Retrospective analysis of 44 578 pregnancies undergoing non-invasive prenatal testing in Weifang

Objective: To review the results of non-invasive prenatal testing (NIPT) for trisomy 21 (T21), trisomy 18 (T18), trisomy 13 (T13), numerical aberration of sex and other autosomes and copy number variations with a size of >5 Mb.

Methods: NIPT was carried out for 44 578 pregnant women. For those with a high-risk by NIPT, amniotic fluid or cord blood samples were collected for G-banding karyotype analysis, and the pregnancy outcome was followed up.
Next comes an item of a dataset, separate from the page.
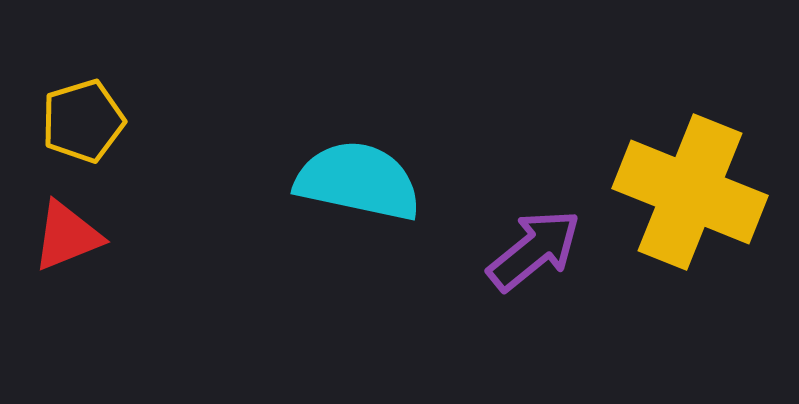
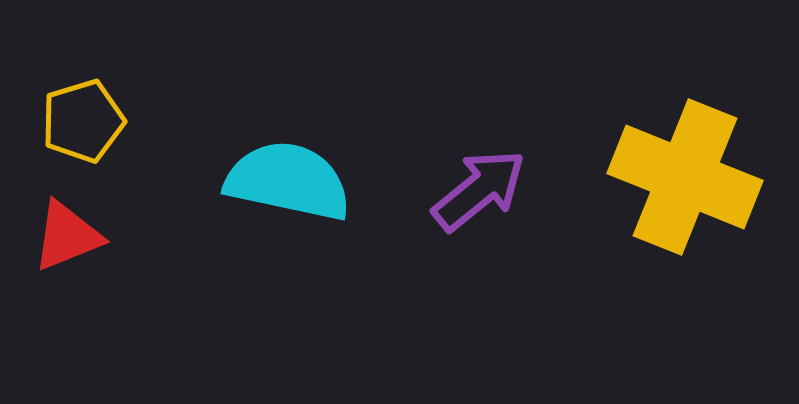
cyan semicircle: moved 70 px left
yellow cross: moved 5 px left, 15 px up
purple arrow: moved 55 px left, 60 px up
Results: Among the 44 578 pregnant women, 466 (1.05%) were diagnosed as high risk of T21 (n = 1359), T18 (n = 178) or T13 (n = 129). Among these, 301, 53 and 20 were subjected to prenatal diagnosis by amniocyte or umbilical blood karyotyping analysis, among which 289 were diagnosed as T21, 40 (75.47%) as T18, and 4 (20.00%) as T13. Among the high-risk pregnant women, 2 cases were diagnosed as Down syndrome after birth, while no trisomy 18 and trisomy 13 were recorded. The sensitivity and specificity of NIPT were T21 (99.31%, 99.97%), T18 (100%, 99.97%), T13 (100%, 99.96%), respectively. The positive predictive values for T21, T18 and T13 by NIPT were 96.01%, 75.47% and 20.00%, respectively.

Conclusions: Compared with conventional serological screening and invasive prenatal diagnosis, NIPT has a high sensitivity and specificity for T21, T18 and T13, and has provided an ideal method to screen fetal chromosomal abnormalities.